Frankreichs Präsident Emmanuel Macron hat nach den tagelangen Unruhen im Land nach dem Tod eines Jugendlichen bei einer Polizeikontrolle „grundlegende Antworten“ versprochen. Bei einem Treffen mit 241 Bürgermeistern der von den Ausschreitungen besonders betroffenen Städte sagte Macron am Dienstag, es gehe nicht darum, seit Jahrzehnten praktizierte Dinge zu wiederholen, berichtete der Sender BFMTV. Nötig sei vielmehr eine „Antwort auf der Höhe dessen, was wir erlebt haben“. Bei dem Treffen wollte Macron neben moralischer Unterstützung auch Hilfe bei der Reparatur beschädigter Rathäuser und anderer öffentlicher Einrichtungen anbieten.
Der Höhepunkt der Ausschreitungen sei überschritten, sagte Macron, obwohl in den kommenden Tagen und Wochen weiterhin Vorsicht geboten sei. „Es ist die dauerhafte Ordnung, die wir als oberste Priorität angehen müssen.“ Bei erneuten Unruhen in der Nacht zu Dienstag wurden 72 Menschen festgenommen.
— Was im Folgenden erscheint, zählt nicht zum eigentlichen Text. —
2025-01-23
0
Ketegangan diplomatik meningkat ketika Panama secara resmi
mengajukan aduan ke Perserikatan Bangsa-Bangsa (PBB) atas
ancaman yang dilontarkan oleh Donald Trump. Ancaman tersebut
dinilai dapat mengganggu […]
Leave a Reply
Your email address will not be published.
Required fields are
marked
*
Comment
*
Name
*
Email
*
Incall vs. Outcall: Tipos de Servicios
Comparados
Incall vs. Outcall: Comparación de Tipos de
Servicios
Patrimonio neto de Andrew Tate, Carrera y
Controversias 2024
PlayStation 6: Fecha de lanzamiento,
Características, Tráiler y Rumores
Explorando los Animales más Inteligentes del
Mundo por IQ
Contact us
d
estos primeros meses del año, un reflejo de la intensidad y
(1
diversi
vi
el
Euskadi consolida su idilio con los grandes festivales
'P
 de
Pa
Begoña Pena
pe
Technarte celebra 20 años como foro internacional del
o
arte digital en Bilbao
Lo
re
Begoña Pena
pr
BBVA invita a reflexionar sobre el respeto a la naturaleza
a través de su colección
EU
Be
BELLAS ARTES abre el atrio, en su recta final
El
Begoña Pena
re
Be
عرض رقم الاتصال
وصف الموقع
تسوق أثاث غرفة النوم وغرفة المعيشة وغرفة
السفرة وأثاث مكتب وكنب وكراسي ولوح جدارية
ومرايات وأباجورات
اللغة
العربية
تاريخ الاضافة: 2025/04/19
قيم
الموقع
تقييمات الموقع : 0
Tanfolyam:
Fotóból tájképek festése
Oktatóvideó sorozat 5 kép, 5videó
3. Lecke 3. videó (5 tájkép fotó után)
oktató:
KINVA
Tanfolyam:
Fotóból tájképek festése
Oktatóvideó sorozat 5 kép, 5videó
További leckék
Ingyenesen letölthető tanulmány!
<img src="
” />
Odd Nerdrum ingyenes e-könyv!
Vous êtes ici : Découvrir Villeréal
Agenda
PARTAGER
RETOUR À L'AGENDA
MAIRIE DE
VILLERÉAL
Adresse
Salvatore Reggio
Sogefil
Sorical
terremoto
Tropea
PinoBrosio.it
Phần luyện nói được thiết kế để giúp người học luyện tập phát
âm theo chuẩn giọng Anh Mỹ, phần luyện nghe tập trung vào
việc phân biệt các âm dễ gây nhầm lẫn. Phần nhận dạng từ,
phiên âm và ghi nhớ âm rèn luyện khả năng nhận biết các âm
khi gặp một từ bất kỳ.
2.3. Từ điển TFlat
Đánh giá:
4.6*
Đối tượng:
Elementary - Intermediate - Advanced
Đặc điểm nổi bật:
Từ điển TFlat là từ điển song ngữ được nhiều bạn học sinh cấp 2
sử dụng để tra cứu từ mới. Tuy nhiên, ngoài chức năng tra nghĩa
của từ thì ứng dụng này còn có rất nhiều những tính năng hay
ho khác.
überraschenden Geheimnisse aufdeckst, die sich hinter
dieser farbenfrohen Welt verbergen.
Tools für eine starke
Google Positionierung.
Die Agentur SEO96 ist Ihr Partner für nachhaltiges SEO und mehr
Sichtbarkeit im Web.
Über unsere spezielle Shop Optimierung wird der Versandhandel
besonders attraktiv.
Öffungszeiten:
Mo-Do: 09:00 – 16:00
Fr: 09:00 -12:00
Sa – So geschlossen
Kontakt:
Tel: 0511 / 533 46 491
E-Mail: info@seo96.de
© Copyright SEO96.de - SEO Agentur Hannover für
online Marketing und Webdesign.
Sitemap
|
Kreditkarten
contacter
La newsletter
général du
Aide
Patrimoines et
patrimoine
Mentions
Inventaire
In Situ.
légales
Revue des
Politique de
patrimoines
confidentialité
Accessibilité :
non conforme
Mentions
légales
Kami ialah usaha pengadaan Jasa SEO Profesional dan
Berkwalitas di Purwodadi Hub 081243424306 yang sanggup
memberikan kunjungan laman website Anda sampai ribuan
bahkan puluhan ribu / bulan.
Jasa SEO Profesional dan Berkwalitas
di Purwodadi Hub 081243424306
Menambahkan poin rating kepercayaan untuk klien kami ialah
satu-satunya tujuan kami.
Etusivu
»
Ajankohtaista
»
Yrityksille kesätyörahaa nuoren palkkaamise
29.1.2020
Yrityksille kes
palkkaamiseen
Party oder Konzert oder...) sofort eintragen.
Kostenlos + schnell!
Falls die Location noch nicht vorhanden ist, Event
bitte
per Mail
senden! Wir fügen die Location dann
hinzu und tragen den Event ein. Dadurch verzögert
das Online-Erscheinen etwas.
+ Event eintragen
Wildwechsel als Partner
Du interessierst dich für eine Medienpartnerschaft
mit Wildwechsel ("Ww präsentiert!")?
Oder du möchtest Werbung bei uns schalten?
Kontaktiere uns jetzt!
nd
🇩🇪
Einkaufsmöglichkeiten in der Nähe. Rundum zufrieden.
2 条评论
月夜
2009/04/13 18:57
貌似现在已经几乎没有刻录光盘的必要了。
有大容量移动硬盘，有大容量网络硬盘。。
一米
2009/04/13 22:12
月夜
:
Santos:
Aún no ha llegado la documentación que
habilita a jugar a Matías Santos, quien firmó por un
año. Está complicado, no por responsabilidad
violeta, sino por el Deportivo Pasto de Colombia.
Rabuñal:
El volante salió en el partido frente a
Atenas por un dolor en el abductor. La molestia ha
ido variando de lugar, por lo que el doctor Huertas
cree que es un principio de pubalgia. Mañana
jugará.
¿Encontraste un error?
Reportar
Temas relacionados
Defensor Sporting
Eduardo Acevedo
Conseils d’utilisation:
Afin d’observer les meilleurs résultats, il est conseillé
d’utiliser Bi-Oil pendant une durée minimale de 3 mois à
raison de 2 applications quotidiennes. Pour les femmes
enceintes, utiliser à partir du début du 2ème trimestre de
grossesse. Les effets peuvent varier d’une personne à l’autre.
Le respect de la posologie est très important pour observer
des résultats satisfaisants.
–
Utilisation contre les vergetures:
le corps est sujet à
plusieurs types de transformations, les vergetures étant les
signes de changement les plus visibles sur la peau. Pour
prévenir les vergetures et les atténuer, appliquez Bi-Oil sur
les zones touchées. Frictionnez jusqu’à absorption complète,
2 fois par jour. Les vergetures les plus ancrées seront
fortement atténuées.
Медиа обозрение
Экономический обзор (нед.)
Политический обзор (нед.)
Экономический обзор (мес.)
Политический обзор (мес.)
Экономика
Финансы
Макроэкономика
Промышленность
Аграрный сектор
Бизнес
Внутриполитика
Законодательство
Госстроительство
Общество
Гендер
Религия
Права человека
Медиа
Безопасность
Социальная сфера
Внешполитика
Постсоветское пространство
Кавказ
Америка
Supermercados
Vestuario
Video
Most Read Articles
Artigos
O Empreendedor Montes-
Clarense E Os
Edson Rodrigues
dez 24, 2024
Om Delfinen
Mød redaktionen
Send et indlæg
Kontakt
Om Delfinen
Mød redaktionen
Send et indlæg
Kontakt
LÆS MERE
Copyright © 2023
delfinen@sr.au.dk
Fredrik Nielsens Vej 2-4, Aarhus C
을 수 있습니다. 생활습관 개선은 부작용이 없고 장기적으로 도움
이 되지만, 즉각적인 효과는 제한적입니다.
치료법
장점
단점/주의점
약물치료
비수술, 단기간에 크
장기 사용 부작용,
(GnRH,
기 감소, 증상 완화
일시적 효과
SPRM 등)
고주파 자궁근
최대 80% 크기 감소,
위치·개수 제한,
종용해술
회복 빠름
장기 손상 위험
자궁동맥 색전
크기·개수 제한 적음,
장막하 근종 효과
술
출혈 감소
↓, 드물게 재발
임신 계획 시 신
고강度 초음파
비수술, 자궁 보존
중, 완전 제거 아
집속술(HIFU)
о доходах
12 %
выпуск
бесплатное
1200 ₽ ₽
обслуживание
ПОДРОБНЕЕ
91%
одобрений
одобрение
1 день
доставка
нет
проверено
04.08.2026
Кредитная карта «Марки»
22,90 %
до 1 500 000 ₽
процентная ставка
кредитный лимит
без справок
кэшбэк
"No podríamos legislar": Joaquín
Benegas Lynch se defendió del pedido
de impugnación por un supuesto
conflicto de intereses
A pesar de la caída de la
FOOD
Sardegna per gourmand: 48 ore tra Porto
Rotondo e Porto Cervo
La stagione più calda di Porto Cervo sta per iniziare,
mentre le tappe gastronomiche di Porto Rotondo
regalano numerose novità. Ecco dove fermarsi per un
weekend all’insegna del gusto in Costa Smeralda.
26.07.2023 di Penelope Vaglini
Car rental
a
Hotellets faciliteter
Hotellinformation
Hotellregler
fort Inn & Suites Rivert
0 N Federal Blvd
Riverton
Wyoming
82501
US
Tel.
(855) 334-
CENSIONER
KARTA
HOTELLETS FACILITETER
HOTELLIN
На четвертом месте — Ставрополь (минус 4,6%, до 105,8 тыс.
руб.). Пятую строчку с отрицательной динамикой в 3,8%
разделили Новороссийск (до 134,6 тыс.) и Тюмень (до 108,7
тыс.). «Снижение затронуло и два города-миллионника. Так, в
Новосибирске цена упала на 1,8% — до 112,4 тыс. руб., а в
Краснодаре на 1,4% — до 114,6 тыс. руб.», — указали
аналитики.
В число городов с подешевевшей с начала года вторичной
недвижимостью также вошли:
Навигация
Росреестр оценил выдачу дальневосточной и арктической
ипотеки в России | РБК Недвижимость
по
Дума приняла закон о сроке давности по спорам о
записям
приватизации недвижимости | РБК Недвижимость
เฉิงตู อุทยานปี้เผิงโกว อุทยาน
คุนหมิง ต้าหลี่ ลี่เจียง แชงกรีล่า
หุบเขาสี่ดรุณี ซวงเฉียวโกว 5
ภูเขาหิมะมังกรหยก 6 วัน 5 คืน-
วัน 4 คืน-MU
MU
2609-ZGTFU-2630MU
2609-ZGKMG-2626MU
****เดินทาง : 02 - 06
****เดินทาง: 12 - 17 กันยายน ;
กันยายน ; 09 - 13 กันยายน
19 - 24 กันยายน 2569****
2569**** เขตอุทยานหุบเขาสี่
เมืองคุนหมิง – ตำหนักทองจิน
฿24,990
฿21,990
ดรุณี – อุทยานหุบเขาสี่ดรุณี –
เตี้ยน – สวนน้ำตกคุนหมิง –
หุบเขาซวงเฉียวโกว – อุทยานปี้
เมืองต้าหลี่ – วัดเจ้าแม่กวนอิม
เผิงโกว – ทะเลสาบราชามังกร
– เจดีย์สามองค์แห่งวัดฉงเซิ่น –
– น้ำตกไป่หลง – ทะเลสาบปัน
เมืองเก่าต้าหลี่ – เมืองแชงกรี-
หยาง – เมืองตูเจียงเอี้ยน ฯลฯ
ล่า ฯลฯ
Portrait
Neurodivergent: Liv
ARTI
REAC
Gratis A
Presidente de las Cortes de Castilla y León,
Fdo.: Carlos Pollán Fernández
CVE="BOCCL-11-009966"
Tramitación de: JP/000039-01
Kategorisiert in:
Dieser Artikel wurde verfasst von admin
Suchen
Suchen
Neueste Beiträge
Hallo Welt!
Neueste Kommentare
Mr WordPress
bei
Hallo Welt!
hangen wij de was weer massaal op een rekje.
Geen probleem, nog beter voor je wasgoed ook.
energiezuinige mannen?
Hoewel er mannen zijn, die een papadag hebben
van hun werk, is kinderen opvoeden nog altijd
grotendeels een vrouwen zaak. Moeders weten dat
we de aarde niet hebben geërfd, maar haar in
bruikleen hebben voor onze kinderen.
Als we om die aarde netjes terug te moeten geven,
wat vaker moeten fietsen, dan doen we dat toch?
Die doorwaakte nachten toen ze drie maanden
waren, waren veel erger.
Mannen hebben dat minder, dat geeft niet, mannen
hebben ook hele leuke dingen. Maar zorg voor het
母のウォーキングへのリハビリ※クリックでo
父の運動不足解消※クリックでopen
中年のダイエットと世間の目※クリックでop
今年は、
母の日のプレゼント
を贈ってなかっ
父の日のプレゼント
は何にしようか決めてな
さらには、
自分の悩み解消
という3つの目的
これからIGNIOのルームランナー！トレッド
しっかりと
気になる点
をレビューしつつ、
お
Polizisten wurden nicht verletzt, teilte das Innenministerium mit. Die seit einer Woche andauernden Unruhen ebbten damit weiter ab. Größere Zwischenfälle wurden nicht gemeldet.
Bei den Unruhen sind landesweit inzwischen rund 5900 Autos in Brand gesteckt worden, wie der Sender BFMTV am Dienstag unter Verweis auf das Innenministerium berichtete. An 1100 Gebäuden kam es zu Bränden oder Sachbeschädigungen. Zudem wurden rund 270 Polizeiwachen angegriffen.
Seit dem Tod des 17-jährigen Nahel durch eine Polizeikugel bei einer Verkehrskontrolle am Dienstag vergangener Woche wurde Frankreich von schweren Krawallen erschüttert. Wiederholt kam es zu Plünderungen, Brandanschlägen und gewaltsamen Konfrontationen zwischen Polizisten und Randalierern. Gegen den Beamten, der den Schuss auf den Jugendlichen abgab, wird wegen Totschlagverdachts ermittelt.
In dem von der Polizei gestoppten Wagen hatten sich drei Jugendliche befunden. Die Zeitung „Le Parisien“ veröffentlichte am Montagabend Schilderungen des Hergangs aus der Sicht eines 14-Jährigen, der auf der Rückbank saß, und die dessen Vater schriftlich der Zeitung übermittelte. Nahel traf den Jungen demnach zufällig morgens und bot ihm an, ihn mit dem Auto zu einer Schulprüfung zu fahren. Einer ersten Aufforderung der Polizei zum Anhalten habe der 17-Jährige keine Folge geleistet, berichtete der Junge.
Als der Verkehr stockte, hätten die Polizisten das Auto eingeholt und ihre Waffen auf den 17-Jährigen gerichtet. Einer habe dabei gedroht, ihm in den Kopf zu schießen. In Panik sei Nahel möglicherweise mit dem Fuß von der Bremse des Automatik-Wagens gerutscht, so dass dieser sich in Bewegung setzte. Der eine Beamte habe den anderen zum Schießen aufgefordert. „Der ist verrückt, der hat geschossen“, habe Nahel noch gesagt, ehe er leblos zusammengesackt und der Wagen in eine Absperrung gefahren sei.